The answer should hold every line of the listing, unchanged and free of images.

[COLLECTED DATA]:
########################################
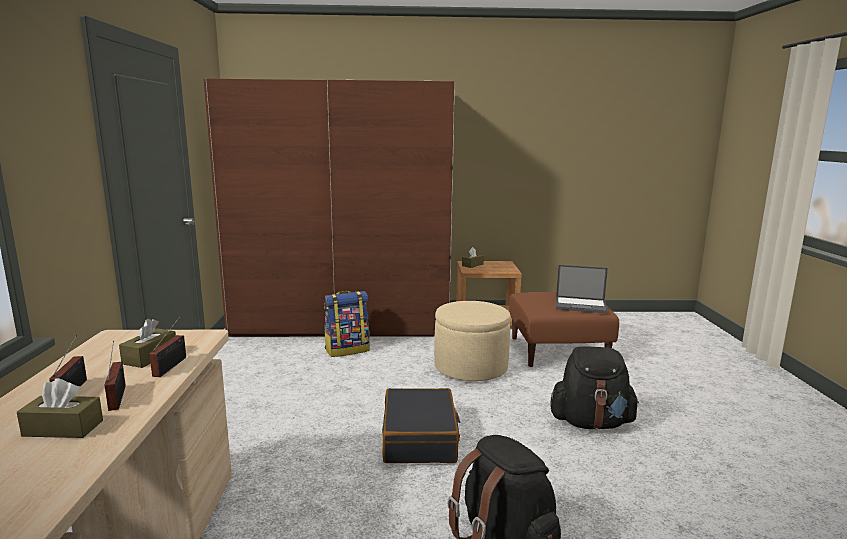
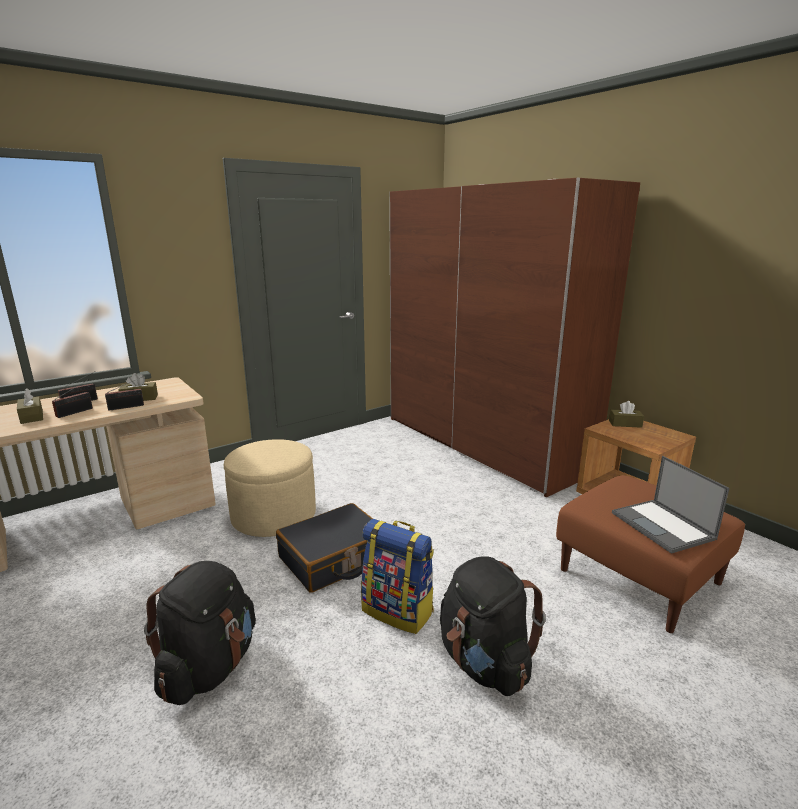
camera: 55 degrees right, 5 degrees up
backpack [324,291,370,357] -> backpack moved to [361,519,434,634]
beige ottoman [434,301,511,381] -> beige ottoman moved to [224,439,316,537]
########################################
[EXERCISE OUTPUT]:
camera: 55 degrees right, 5 degrees up
backpack [324,291,370,357] -> backpack moved to [361,519,434,634]
beige ottoman [434,301,511,381] -> beige ottoman moved to [224,439,316,537]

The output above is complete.